The family-owned-and-operated Solly's Grille lays claim, however, to the original butter burger. The restaurant first started offering them in 1936 when it was called Solly’s Coffee Shop in Milwaukee, Wis. They’re made with 100 percent sirloin beef that arrives daily from a butcher’s shop and the toasted bun’s butter comes from local farms.
Minneapolis’ Matt’s Bar & Grill is somewhat of a landmark because of its creation of the “Jucy Lucy,” which is simply a burger with two handmade patties grilled with molten hot cheese in the center. The establishment opened in 1954 as a neighborhood burger joint, but the Jucy Lucy was invented several years later when a customer made a special request. It’s the most expensive burger on the menu at $6.75 and has been featured in the New York Times and Travel Channel's “Man Vs. Food” and “Food Wars.”
The fried onion burger is said to have been created as a necessity as the Great Depression became a reality in the late 1920s. Restaurants throughout Oklahoma began “stretching” the beef by adding thinly shredded onions in the hamburger meat. It helped them stay profitable during the lean years and it became so popular that there’s now an annual spring festival paying homage to it.
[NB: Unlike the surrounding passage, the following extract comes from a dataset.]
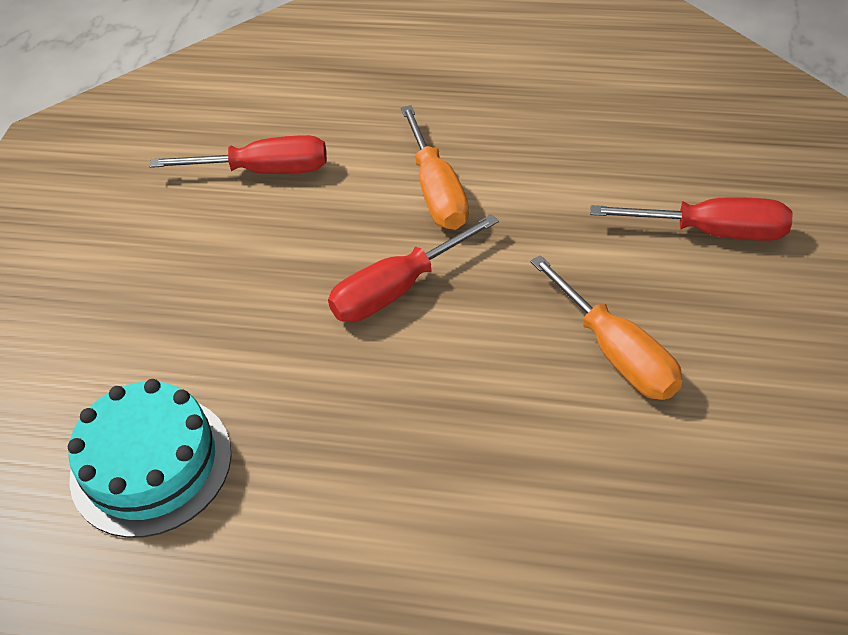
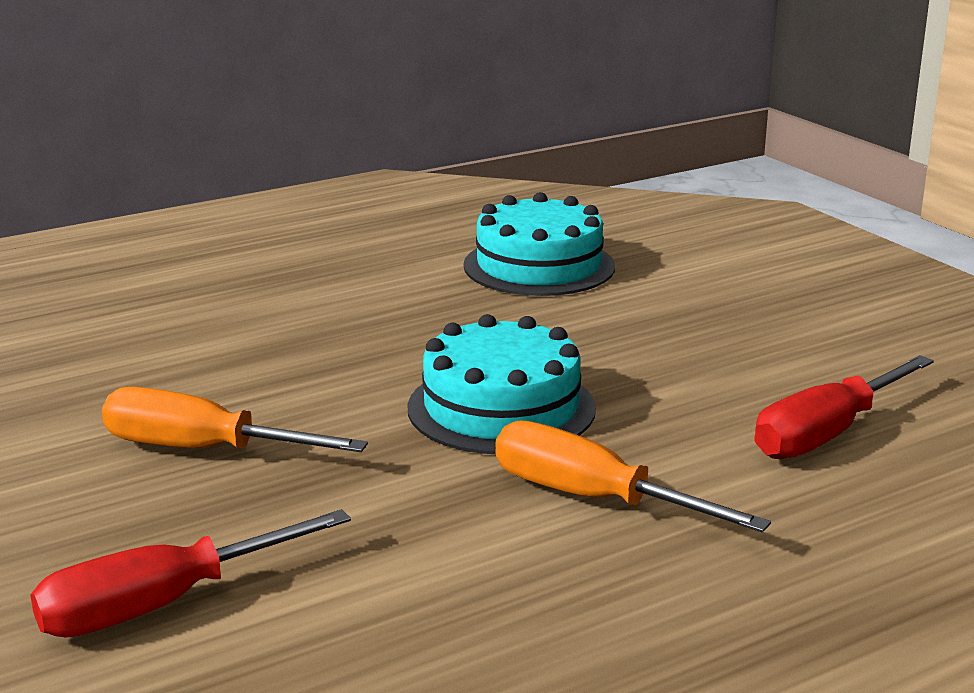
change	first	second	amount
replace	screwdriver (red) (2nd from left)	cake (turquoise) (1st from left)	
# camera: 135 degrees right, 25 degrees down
El Reno’s, Sid’s Diner and Tucker’s Onion Burgers are some of the most well-known places to go for a taste.
When you think of California burger chains, In-n-Out — which has been around since 1945 — immediately comes to mind for its “secret menu.” It features such cult favorites as the “4x4” (four beef patties, hand-leafed lettuce, tomato, spread, four slices of American cheese and stacked high on a freshly baked bun) and “Animal-style” (burger of your choice with hand-leafed lettuce, tomato, a mustard cooked beef patty; add pickle, extra spread with grilled onions).
But the burger that’s redefining the quintessential California burger is found at the rapidly growing Umami Burger chain. Most elements are made in-house (condiments, cheeses, grinded premium steaks), and while each location spotlights a locally focused offering, the signature burger is the one getting all the accolades. It boasts some of the most savory flavor profiles and is topped with roasted tomato, parmesan frico, shiitake mushroom, caramelized onions and house-made ketchup.